Immigration: Les nouvelles frontières de Guéant
En proposant de limiter « l’immigration légale », Claude Géant marque un revirement dans la politique « d’immigration choisie » de Nicolas Sarkozy. Et suscite de nouveaux remous, y compris dans son propre camp, révélant les divisions de la majorité sur le sujet.
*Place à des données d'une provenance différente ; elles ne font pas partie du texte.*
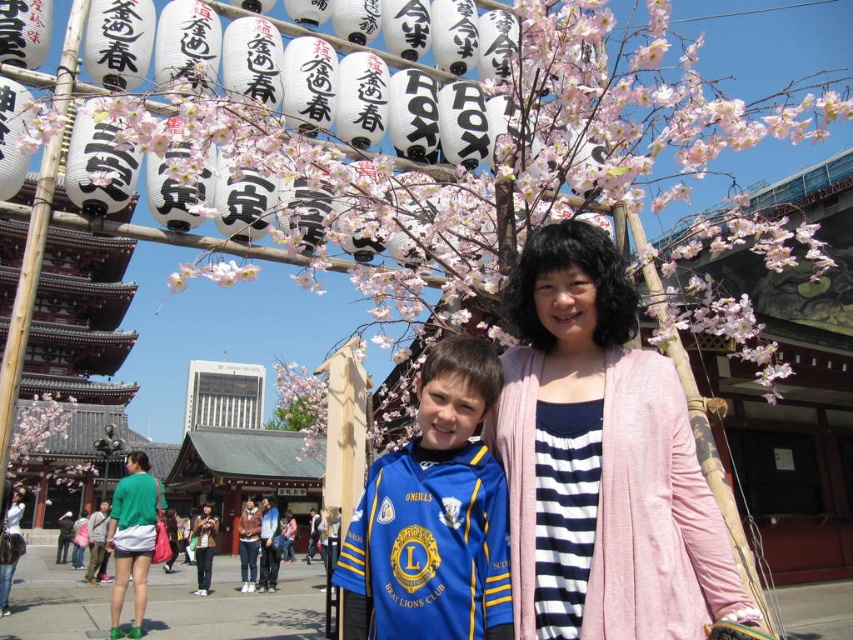
Does pink fabric at center appear on the right side of blue jersey at center?

Indeed, pink fabric at center is positioned on the right side of blue jersey at center.

Can you confirm if pink fabric at center is positioned above blue jersey at center?

Correct, pink fabric at center is located above blue jersey at center.

Between point (596, 340) and point (437, 616), which one is positioned in front?

Point (437, 616) is more forward.

This screenshot has width=853, height=640. In order to click on pink fabric at center in this screenshot , I will do `click(601, 460)`.

Is pink fabric at center closer to camera compared to green jersey at center?

Yes, it is.

Is pink fabric at center taller than green jersey at center?

No.

Does point (546, 262) come closer to viewer compared to point (134, 524)?

Yes, it is in front of point (134, 524).

At what (x,y) coordinates should I click in order to perform the action: click on pink fabric at center. Please return your answer as a coordinate pair (x, y). Image resolution: width=853 pixels, height=640 pixels. Looking at the image, I should click on (601, 460).

Which is more to the left, blue jersey at center or green jersey at center?

green jersey at center

Is blue jersey at center to the right of green jersey at center from the viewer's perspective?

Correct, you'll find blue jersey at center to the right of green jersey at center.

The height and width of the screenshot is (640, 853). Find the location of `blue jersey at center`. blue jersey at center is located at coordinates [433, 516].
Une annonce qui ne manque pas de poser quelques questions. D’abord car cette immigration est relativement stable, selon les derniers chiffres de l’Ofii (Office français de l’immigration et de l’intégration). Les titres de séjour attribués pour motif familial ont certes connu une légère augmentation en 2010 (84.000 personnes concernées), mais ils diminuent sensiblement depuis cinq ans. L’immigration du travail a quant à elle augmenté entre 2005 et 2008, mais, depuis, elle est quasi inchangée (31.532 personnes concernées en 2010).
"Une provocation et une diversion"
Les experts économiques soulignent que les emplois occupés par ces immigrés (souvent peu ou très qualifiés) ne font pas concurrence à ceux des Français. Les démographes montrent que cette immigration est favorable à l’équilibre du système de protection sociale. En durcissant sa politique migratoire, la France risque en outre d’être à nouveau épinglée par les instances internationales pour les embûches administratives déjà rencontrées par les candidats à l’immigration légale. "15.000 regroupements familiaux – c’est très bas. On ne peut pas aller plus bas sans violer des règles fondamentales", a prévenu l’historien Patrick Weil sur Europe1. Le droit à vivre avec sa famille est protégé par la Convention européenne des droits de l’homme, tandis que l’asile politique est décidé en fonction de critères légaux par des organismes administratifs. Les marges de manoeuvres pour réduire cette immigration légale semblent donc faibles.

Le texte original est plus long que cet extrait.